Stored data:
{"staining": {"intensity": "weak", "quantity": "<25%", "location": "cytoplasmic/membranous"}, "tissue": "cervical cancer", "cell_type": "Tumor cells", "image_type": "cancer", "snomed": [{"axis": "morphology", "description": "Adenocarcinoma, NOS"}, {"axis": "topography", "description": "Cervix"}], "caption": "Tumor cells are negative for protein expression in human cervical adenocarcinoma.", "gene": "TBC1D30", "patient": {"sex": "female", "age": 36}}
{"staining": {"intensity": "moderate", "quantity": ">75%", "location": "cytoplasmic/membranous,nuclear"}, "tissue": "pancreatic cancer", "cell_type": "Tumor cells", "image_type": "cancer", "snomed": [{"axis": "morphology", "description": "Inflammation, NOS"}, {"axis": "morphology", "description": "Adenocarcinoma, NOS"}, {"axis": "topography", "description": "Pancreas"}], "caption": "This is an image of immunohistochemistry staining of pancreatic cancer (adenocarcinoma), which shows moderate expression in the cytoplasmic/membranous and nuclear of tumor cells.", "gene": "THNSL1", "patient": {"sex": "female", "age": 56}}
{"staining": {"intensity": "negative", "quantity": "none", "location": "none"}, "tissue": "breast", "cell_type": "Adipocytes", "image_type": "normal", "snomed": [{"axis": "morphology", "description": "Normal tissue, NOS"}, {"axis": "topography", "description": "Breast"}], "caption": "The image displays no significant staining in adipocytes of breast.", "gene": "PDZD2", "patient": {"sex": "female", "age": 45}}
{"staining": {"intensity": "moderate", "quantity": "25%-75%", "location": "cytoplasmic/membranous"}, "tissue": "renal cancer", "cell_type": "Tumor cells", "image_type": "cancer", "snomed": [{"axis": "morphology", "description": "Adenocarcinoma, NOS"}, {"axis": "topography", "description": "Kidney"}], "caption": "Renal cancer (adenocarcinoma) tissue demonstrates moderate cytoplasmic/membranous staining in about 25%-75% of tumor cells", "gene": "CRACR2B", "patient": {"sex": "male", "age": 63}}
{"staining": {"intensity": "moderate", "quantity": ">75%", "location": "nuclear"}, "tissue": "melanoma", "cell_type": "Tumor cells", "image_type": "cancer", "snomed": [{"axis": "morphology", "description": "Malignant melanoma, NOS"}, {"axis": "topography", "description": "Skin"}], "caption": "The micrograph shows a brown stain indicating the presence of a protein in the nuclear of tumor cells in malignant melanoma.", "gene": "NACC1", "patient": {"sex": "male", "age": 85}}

» Goal of the exercise:
Using the entries above, please restate each one word for word.

» Answer to the problem:
{"staining": {"intensity": "weak", "quantity": "<25%", "location": "cytoplasmic/membranous"}, "tissue": "cervical cancer", "cell_type": "Tumor cells", "image_type": "cancer", "snomed": [{"axis": "morphology", "description": "Adenocarcinoma, NOS"}, {"axis": "topography", "description": "Cervix"}], "caption": "Tumor cells are negative for protein expression in human cervical adenocarcinoma.", "gene": "TBC1D30", "patient": {"sex": "female", "age": 36}}
{"staining": {"intensity": "moderate", "quantity": ">75%", "location": "cytoplasmic/membranous,nuclear"}, "tissue": "pancreatic cancer", "cell_type": "Tumor cells", "image_type": "cancer", "snomed": [{"axis": "morphology", "description": "Inflammation, NOS"}, {"axis": "morphology", "description": "Adenocarcinoma, NOS"}, {"axis": "topography", "description": "Pancreas"}], "caption": "This is an image of immunohistochemistry staining of pancreatic cancer (adenocarcinoma), which shows moderate expression in the cytoplasmic/membranous and nuclear of tumor cells.", "gene": "THNSL1", "patient": {"sex": "female", "age": 56}}
{"staining": {"intensity": "negative", "quantity": "none", "location": "none"}, "tissue": "breast", "cell_type": "Adipocytes", "image_type": "normal", "snomed": [{"axis": "morphology", "description": "Normal tissue, NOS"}, {"axis": "topography", "description": "Breast"}], "caption": "The image displays no significant staining in adipocytes of breast.", "gene": "PDZD2", "patient": {"sex": "female", "age": 45}}
{"staining": {"intensity": "moderate", "quantity": "25%-75%", "location": "cytoplasmic/membranous"}, "tissue": "renal cancer", "cell_type": "Tumor cells", "image_type": "cancer", "snomed": [{"axis": "morphology", "description": "Adenocarcinoma, NOS"}, {"axis": "topography", "description": "Kidney"}], "caption": "Renal cancer (adenocarcinoma) tissue demonstrates moderate cytoplasmic/membranous staining in about 25%-75% of tumor cells", "gene": "CRACR2B", "patient": {"sex": "male", "age": 63}}
{"staining": {"intensity": "moderate", "quantity": ">75%", "location": "nuclear"}, "tissue": "melanoma", "cell_type": "Tumor cells", "image_type": "cancer", "snomed": [{"axis": "morphology", "description": "Malignant melanoma, NOS"}, {"axis": "topography", "description": "Skin"}], "caption": "The micrograph shows a brown stain indicating the presence of a protein in the nuclear of tumor cells in malignant melanoma.", "gene": "NACC1", "patient": {"sex": "male", "age": 85}}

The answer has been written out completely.